# Why does the concatenation operation imply the empty string?

I'm a noob reading Michael Sipser's Introduction to the Theory of Computation, and I'm at a part where he's demonstrating how to construct finite automata that accept languages described by regular expressions. He does this by giving regular expressions, breaking them down into simpler regular expressions that represent the constituent pieces of the whole expression, creating a finite automata for each piece of the expression, and finally connecting them with the finite automata at the bottom that accepts the language described by the regular expression.

One of his examples is the sequence of finite automata in the picture attached, meant to illustrate how one might work through creating a finite automata that accepts the regular expression $$(a\cup b)^* aba$$.

With his definitions of union, concatenation, and star below.

Concatenation: $$A+B=\{xy\mid x\in A\wedge y \in B\}$$

Star: $$A* = \{x_1x_2...x_k \mid k\geq 0 \wedge x_i \in A\}$$

Union: $$A\cup B = \{x\mid x\in A\vee x\in B\}$$

At one point in the book he explains that two characters next to one another with no symbol between can imply concatenation so I am interpreting the "$$aba$$" piece as $$a+b+a$$.

I would think a finite automata that accepts $$aba$$ would have four states, with an "$$a$$" transition arrow between the first and second states, a "$$b$$" transition arrow between the second and third states, and an "$$a$$" transition arrow between the third state and the accept (fourth) state. The diagram instead is similar to what I imagined but adding a state with an empty string transition arrow between each state I described. See the 5th diagram, given for expression $$aba$$below $(a \cup b)^*aba$ illustrating how one might go about constructing a finite automaton that accepts the language described by that regular expression.">

These states with associated empty string transition arrows appear in both of the regular expression examples with concatenation he gives, so I must be misunderstanding something. There's a section in the book when he introduces nondeterministic finite automata in part of an effort to prove that regular languages are closed under the concatenation operation and mentions that "In general, an NFA may have arrows labeled with members of the alphabet or $$\varepsilon$$", and I figure the answer must have something to do with that, but I still don't understand why.
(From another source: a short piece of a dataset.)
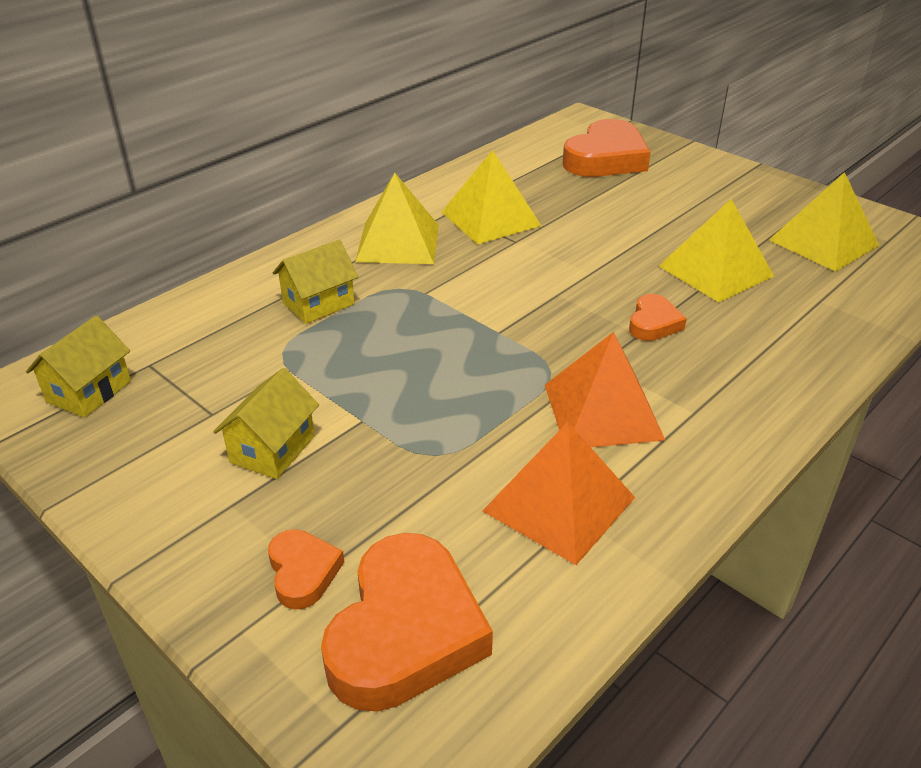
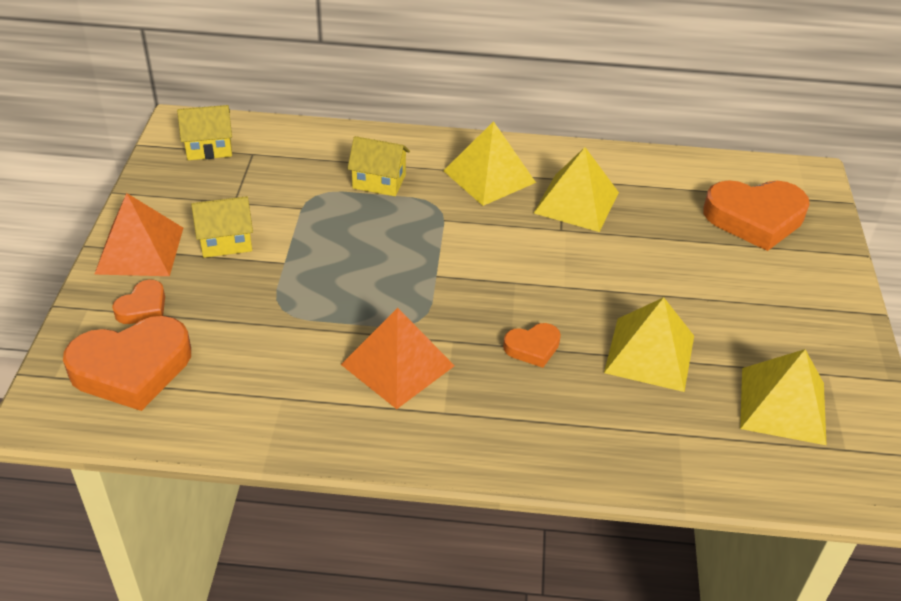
camera: 50 degrees right, 5 degrees up
(559, 504) = (285, 384): orange pyramid -> orange pyramid (139, 250)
• The $\varepsilon$ edges seem to be "glue" between two already defined NFAs. They are merely to make the construction easier (or harder?) to understand. In fact it's not hard to see how each such edge in the picture could be eliminated. Nov 22, 2018 at 2:44
• It seems like you're implying that the finite automata I anticipated is equivalent to the finite automata suggested by the book, but I don't understand how/why. Earlier in the book, he suggests pretending you are the machine by tracing the path of the inputs. As I do that, I don't encounter any empty strings, since aba doesn't have ε, how can it be said that these machines accept the same languages? Nov 22, 2018 at 3:04
• The author intends that when you visit a state, you should follow the $\varepsilon$ edges out of that state without consuming any more of the input - that is, the automaton is the same as if you eliminated those edges and identified the neighboring states (at least in the examples above). So o -a-> o -$\varepsilon$-> o -b-> o -$\varepsilon$-> o -a-> o is equivalent to o -a-> o -b-> o -a-> o. Nov 22, 2018 at 3:16
• Welcome to this site. It is recommended that you'll read this article about using MathJax in questions. Nov 22, 2018 at 7:20

An $$\varepsilon$$ transition (called the empty transition from here on out) from $$A$$ to $$B$$ means that if you end up in $$A$$ after a transition you can go to $$B$$ for free without consuming a character from the input.
When concatenating $$a$$ and $$b$$, $$a$$ may have multiple end states so it is easier to add an empty transition from every end state of $$a$$ to the start state of $$b$$.
You can make the rule so when you concatenate all outgoing transitions of the start state of $$b$$ is copied to every end state of $$a$$ and if the start state of $$b$$ is not an end state then the end states of $$a$$ are not end states of the concatenated NFA.
This is a much more complicated rule than: every end state of $$a$$ is no longer an end state and gets a new empty transition to the start state of $$b$$.